Михаил Берг - Момемуры
Нас, однако, не удивила эта инвектива. Даже Александр Сильва, более точный и проникновенный, чем г-н Альберт, признался нам, что еще до того, как сошелся с Ральфом Олсборном коротко, с лицея встречал его в разных компаниях, и хотя Олсборн уже тогда производил тревожное впечатление и обращал на себя внимание, но с совершенно неожиданной стороны. Скорее бросался в глаза его несколько фатоватый и намеренно аристократичный, а может быть даже лощеный вид, за коим вполне можно было подозревать, — что, как признался Александр Сильва, он и делал, — легковесность и высокомерие сноба. И только впоследствии понял, как был неправ. «Понимаете, — сказал он, — человек переживал культуру как свою собственность. Он так никогда не говорил, но, я думаю, ощущал, что мир как бы ожидал его. Ждал его появления. И отсюда огромная ответственность, которую он таким образом взваливал на свои плечи. Конечно, любому мощному таланту всегда приходится прорывать сопротивление в восприятии его окружающими. Его хотят втиснуть в традиционный образ человека и писателя-гуманиста, а он отстаивает право быть самим собой и никем другим. Это — фантастическое ощущение свободы. И какое-то сильное, волшебное поле вокруг — возле него можно было дышать полной грудью. Любой человек ощущал себя свободным и одновременно причастным к чему-то настоящему, что особенно ценно, когда вокруг духота и мерзость приниженности. Но, конечно, и натура, и творчество Ральфа были не лишены своеобразных провокативных черт. Он как бы двоился, слоился, искрился, а люди стремятся к определенности, однозначности, отчетливости. Все грандиозное они хотят разложить по полочкам, увидеть в нем то, что уже знают. Но ведь интересно и важно только то, что еще неизвестно, чего не было, не существовало на свете. А Ральф сумел именно это. Вызывая восхищение — жестко, точно, сосредоточенно реализовывал себя, не сомневаясь в своем предназначении. И только потому сумел стать тем, кем стал впоследствии. Вы меня понимаете».

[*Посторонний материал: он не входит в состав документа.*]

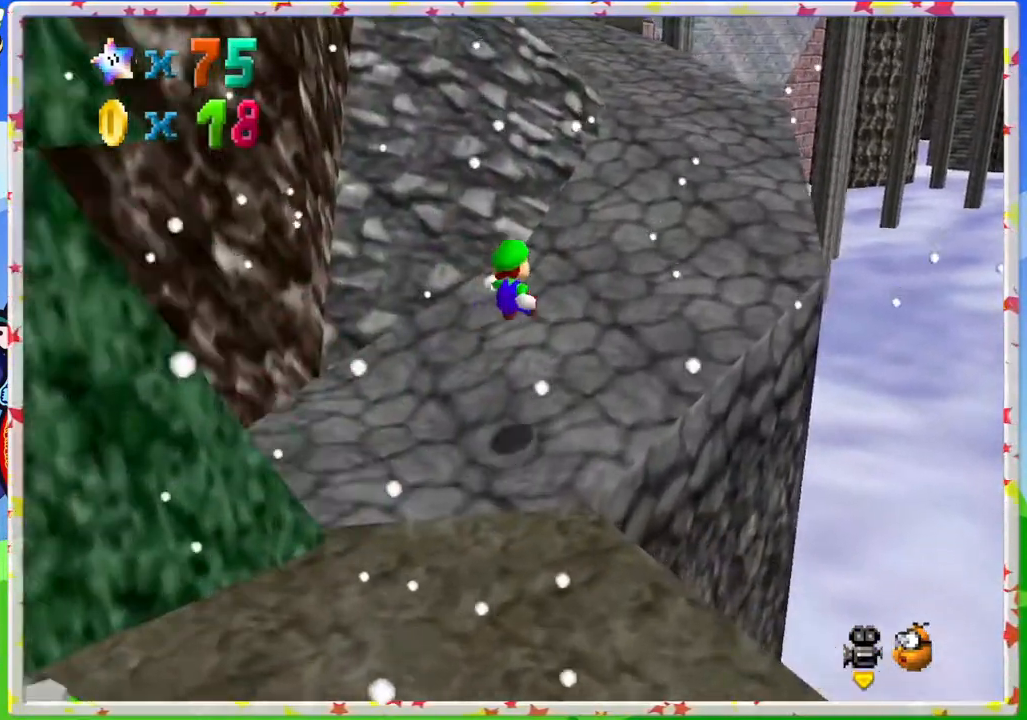
{"buttons": [], "left_stick": "up-right", "events": [[17, "Z", "up"]]}
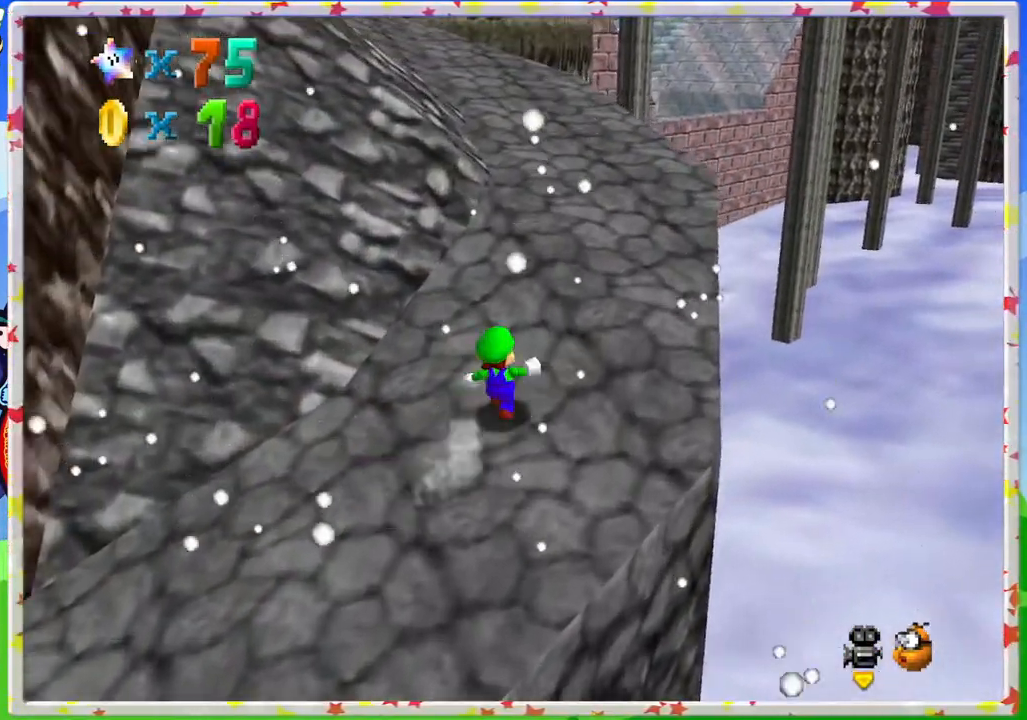
{"buttons": [], "left_stick": "up-left", "events": [[100, "Z", "down"], [100, "left_stick", "up"], [150, "A", "down"], [317, "A", "up"], [350, "Z", "up"], [483, "left_stick", "up-left"]]}
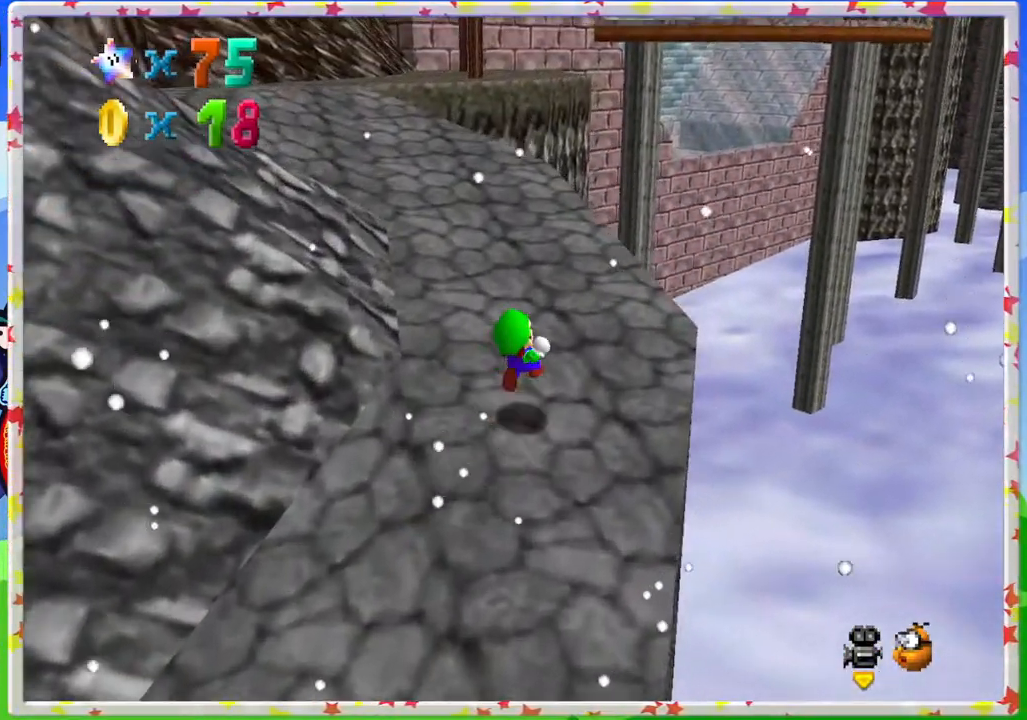
{"buttons": [], "left_stick": "up-left", "events": []}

Нас не удивили эти разночтения — образ любого (а тем более великого) человека многогранен и несводим к общему знаменателю расхожих требований, как ни хотелось бы этого тем, кто идет по его следу. Но в описаниях г-на Сильвы нам не хватало конкретных деталей, тех терпких, сочных и точных подробностей, которые придают любому самому грандиозному облику черты теплой и единственной достоверности. Нам необходимы были факты, факты и факты. Поэтому мы продолжали свои поиски.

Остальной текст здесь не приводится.